Your instructions:
In the pottery blog post, rewrite the stretch from "This pot is one" through "form as well.", changing "Hanko" to "seal marks" each time it appears.

Document extract:

BEGIN

Hello all,
To start off this blog, Id like to show a few pots from my collection from some of the Japanese potters we’ll be featuring here in the coming months. I must apologize for my mediocre photography, collecting pots is nothing new to me…photographing them is.
I like this pot a lot. Excellent patina where the glaze meets the clay toward the bottom, as well as in the crazing and flaws in the glaze. Clear, undamaged chop. Nearly seamless joining of the simple hand pressed cut feet. All in all, a good example of the pottery of Tokufuji Sr., a potter whom we will be featuring extensively in the coming months.
This pot is one of my current favorites in my collection. A Heian Tofukuji 2nd generation homage pot, hand formed with cut feet. This pot features all of the Hanko used by Tofukuji, both first and 2nd generation, made with the original stamps. Not only interesting as a collection piece, the pot is a kind of Rosetta stone of Tofukuji Hanko…given the many forgeries out there, this is dead useful!
Another 2nd Generation Tofukuji small pot. Used with a Trachelospermum in Gafu Ten 31(page 136 of the album), I like this hand formed pot for a couple of reasons. The glaze is well applied, and clear. The color is nice, a darker blue that contrasts nicely with Bonsai with darker green shades to their leaves, or trunks. A nice patina is beginning to form as well.
A pot by Aiso, a late 19th and early 20th century potter. The Hanko on this pot is severely damaged, and it was only through multiple rubbings and measurement comparisons of the chop, along with matching the glaze(which is quite unique) and clay to other pots by Aiso that it was positively identified. I love the thick glaze with its unique colours, which creates soft lines on what would otherwise be a masculine shape.

END

Data extract:

BEGIN

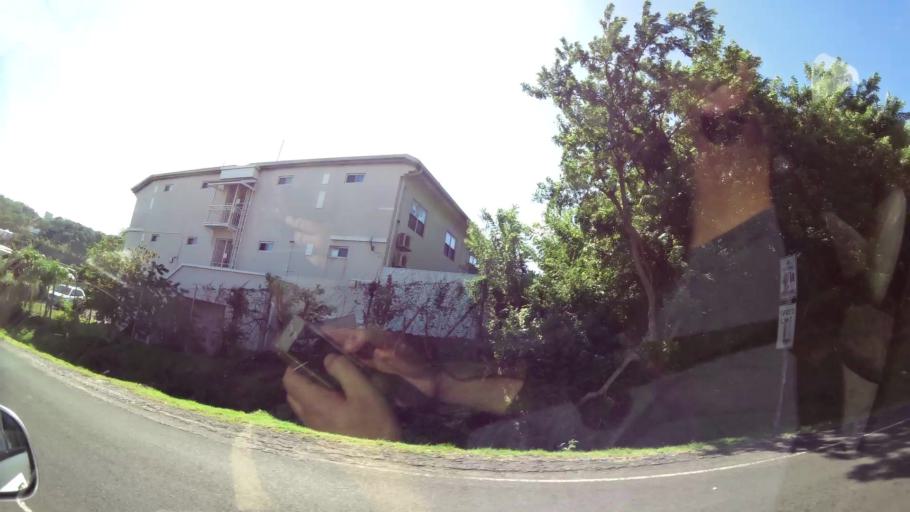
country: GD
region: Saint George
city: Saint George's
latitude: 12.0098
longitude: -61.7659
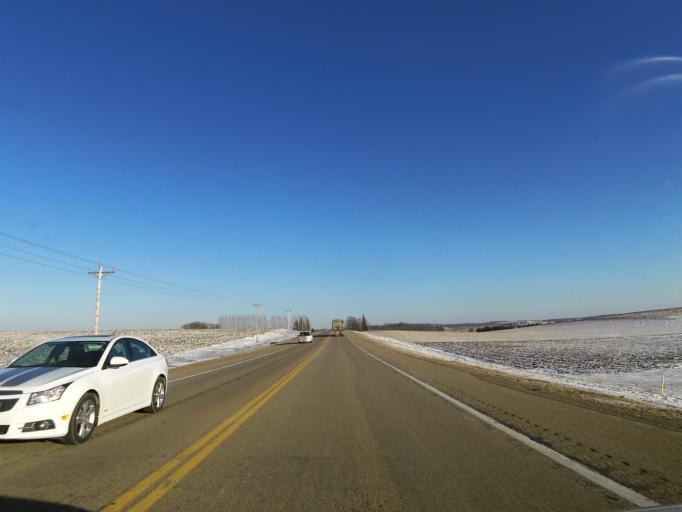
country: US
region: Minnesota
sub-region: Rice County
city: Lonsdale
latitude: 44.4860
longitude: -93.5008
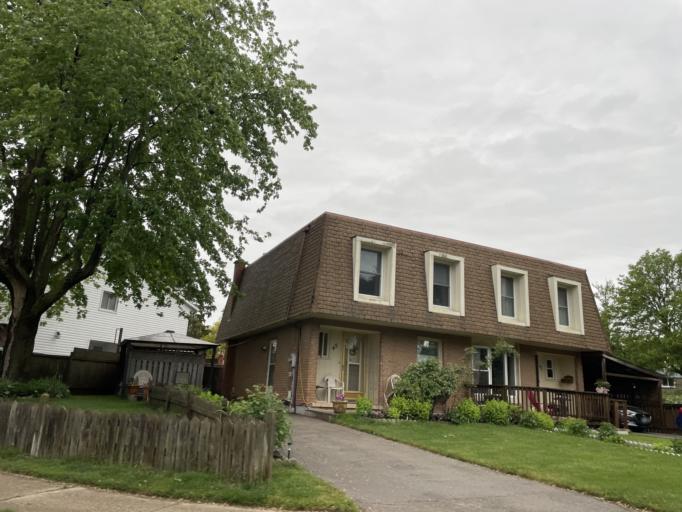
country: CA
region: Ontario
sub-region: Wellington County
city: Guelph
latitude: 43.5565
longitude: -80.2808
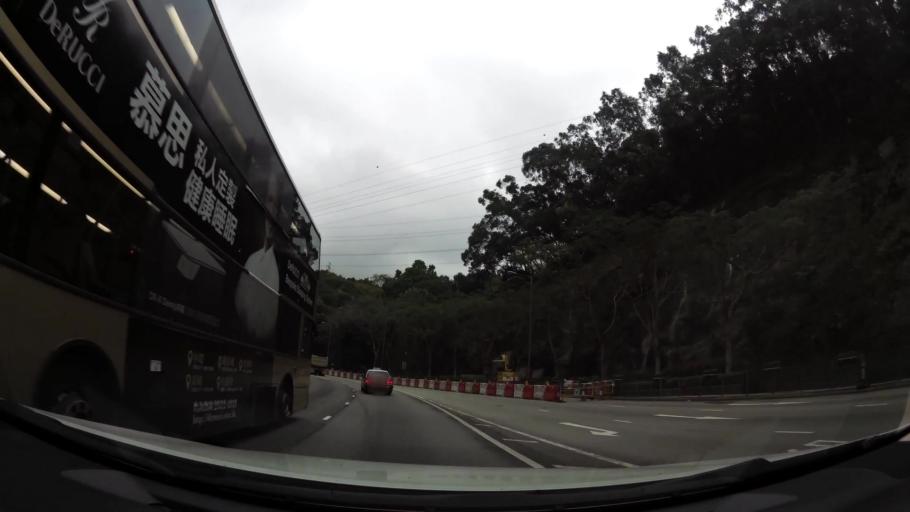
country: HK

END

Expected answer:
This pot is one of my current favorites in my collection. A Heian Tofukuji 2nd generation homage pot, hand formed with cut feet. This pot features all of the seal marks used by Tofukuji, both first and 2nd generation, made with the original stamps. Not only interesting as a collection piece, the pot is a kind of Rosetta stone of Tofukuji seal marks…given the many forgeries out there, this is dead useful!
Another 2nd Generation Tofukuji small pot. Used with a Trachelospermum in Gafu Ten 31(page 136 of the album), I like this hand formed pot for a couple of reasons. The glaze is well applied, and clear. The color is nice, a darker blue that contrasts nicely with Bonsai with darker green shades to their leaves, or trunks. A nice patina is beginning to form as well.